O DCM conversou com Lúcia Helena Barbosa de Oliveira.
DCM – Em recente audiência pública no Senado sobre o sistema de justiça brasileiro e a busca de uma imparcialidade  nos julgamentos, você disse que as vendas que representam a Justiça cega não existem…
Lúcia Helena Barbosa de Oliveira – A Justiça enxerga muitíssimo bem quem são os amigos e quem são os inimigos. Blinda os amigos e persegue os inimigos.
Você também falou na audiência que estava perplexa com o tema, “imparcialidade do juiz”. Por quê?
Minha perplexidade foi em ter que falar de uma coisa que eu sei que não existe. Porque a gente sempre julga com as opções que faz na vida. Então, é impossível apreciar um fato sem considerar, por exemplo, que você é branco, homem, membro de uma oligarquia, ou que foi ligado ao PSDB, ou que você é muçulmano, cristão etc.
É impossível se desvencilhar disso tudo. A minha perplexidade é, então, falar de uma coisa que, como teórica do direito, não existe. Não existe uma neutralidade.
Como avalia o comportamento de alguns integrantes da Lava Jato?
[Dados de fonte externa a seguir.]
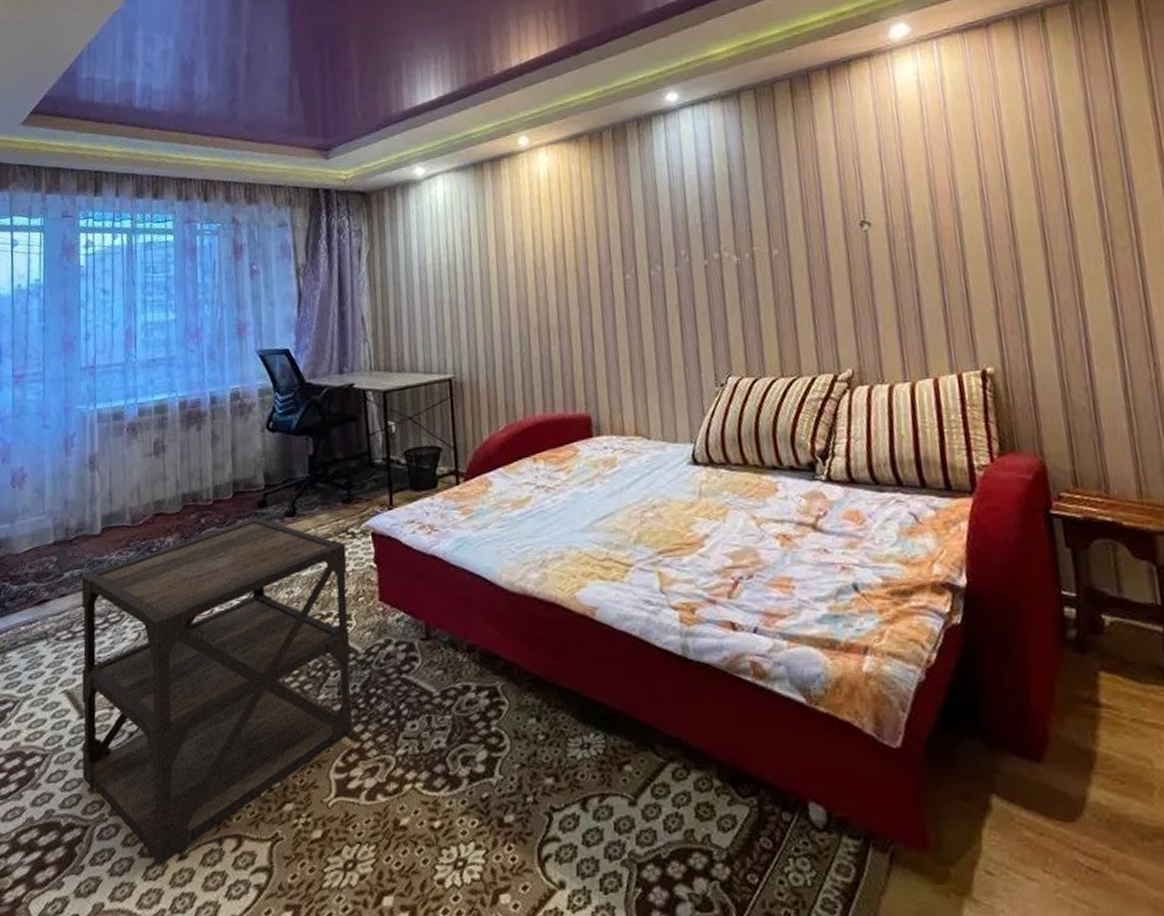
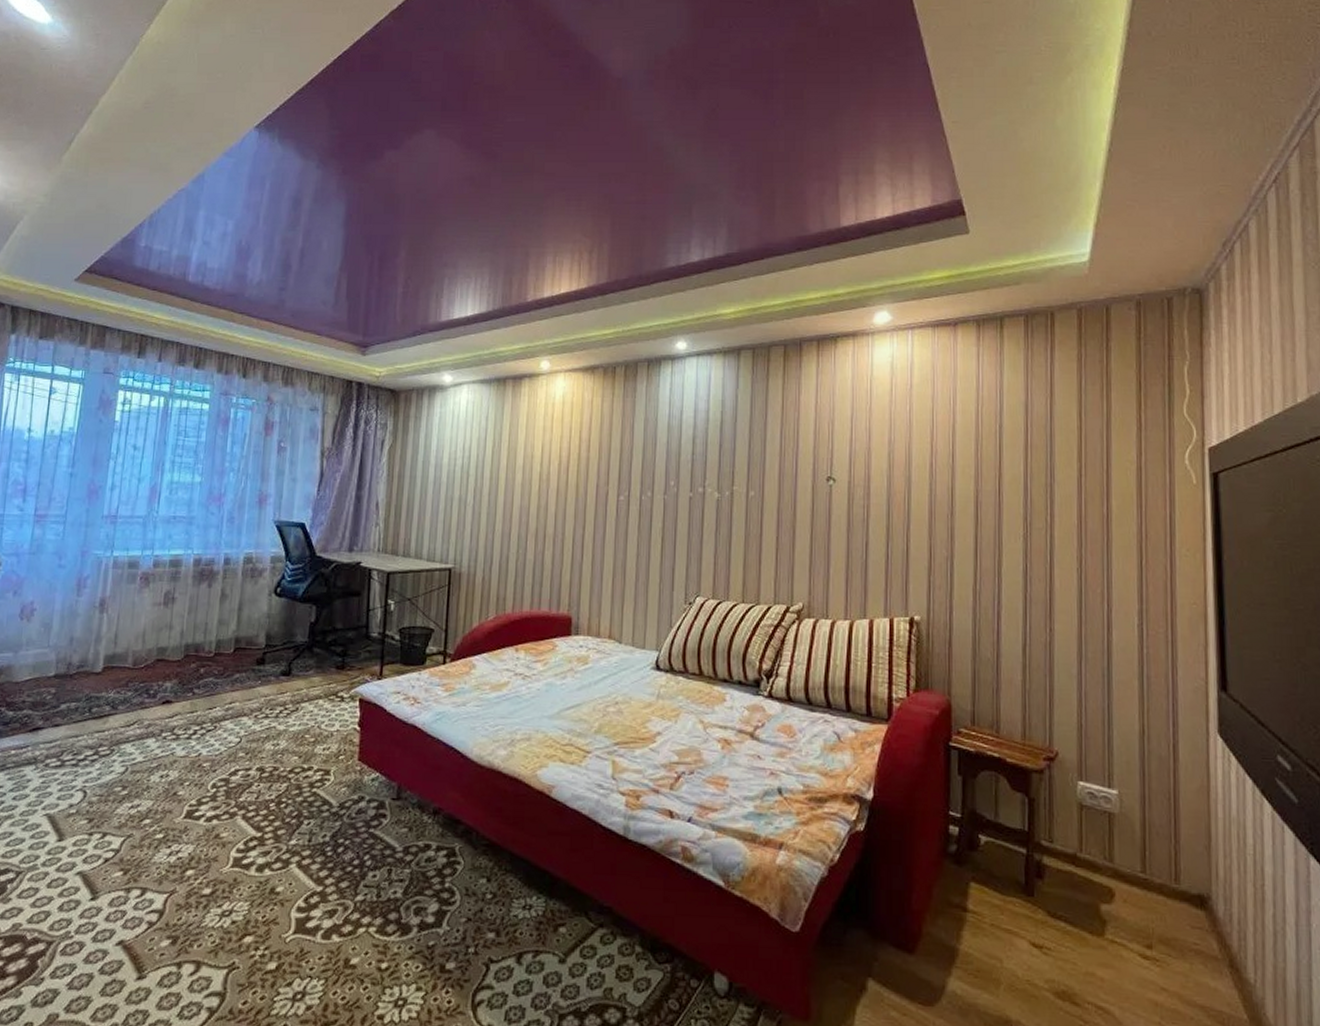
side table: present [81,516,353,865] -> none [53,672,334,983]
Essa pergunta remete a temas diversos dentro do direito. Num primeiro ponto, vou me limitar a aspectos mais gerais: o acesso à Justiça e o julgamento por um juízo imparcial. Ambos são direitos constitucionais fundamentais do homem, do cidadão, abordados também em diversas convenções internacionais. O Brasil assinou uma delas e se submete à jurisdição da Corte Interamericana de Direitos Humanos.
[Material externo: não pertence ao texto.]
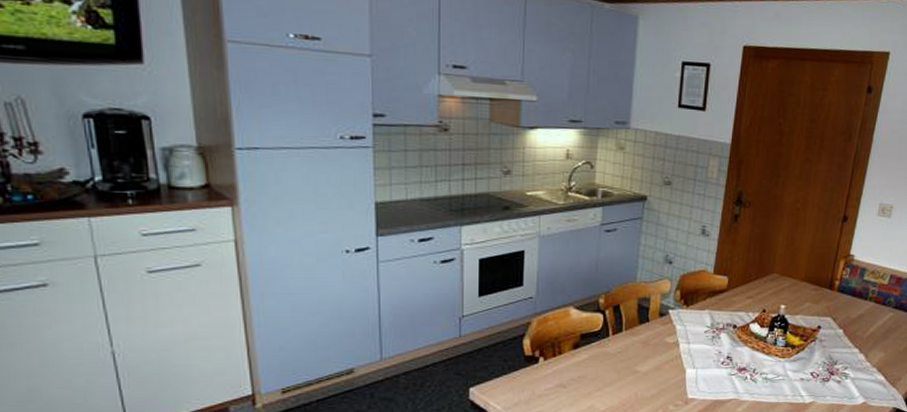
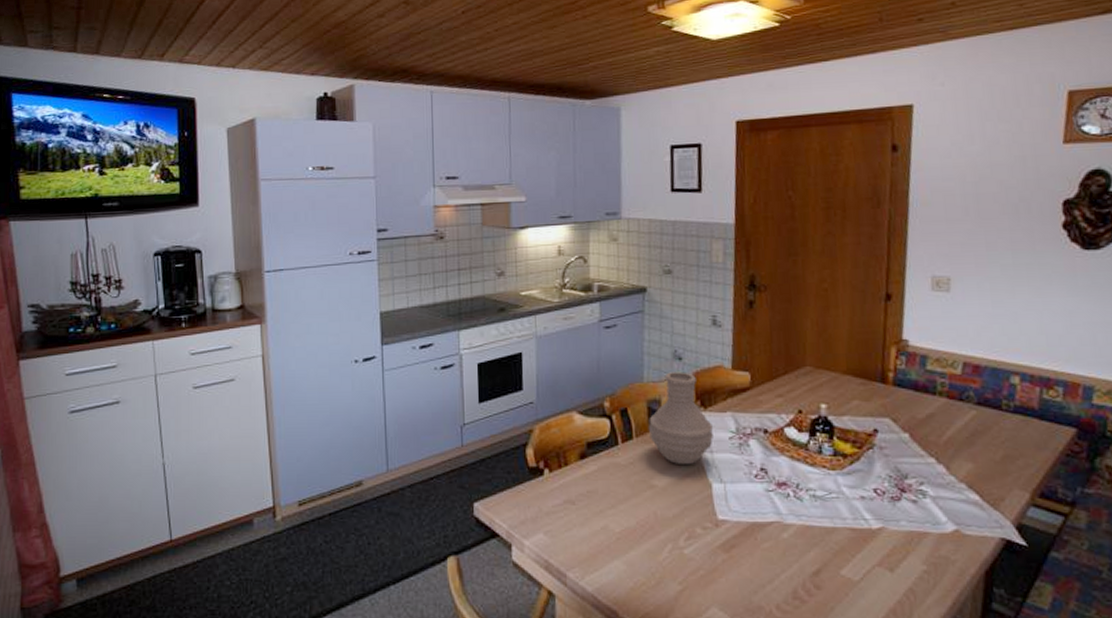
vase: none [636,274,692,354] -> present [648,371,713,465]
Num outro ponto já é a própria consideração sobre esses dois direitos, considerados fundamentais, que interessa. Eu abordo isso a partir de três linhas: uma sociopolítica, uma jurídica e uma terceira psiquiátrico-psicanalítica, que influencia as outras duas.
Na primeira vertente, eu diria que – levando-se em conta a extrema desigualdade social, a disparidade entre o que ganha um juiz, ou um membro do MP, e o salário mínimo – esses direitos parecem mais formalidade. Esse suposto acesso à Justiça parece gerar classes mais desassistidas.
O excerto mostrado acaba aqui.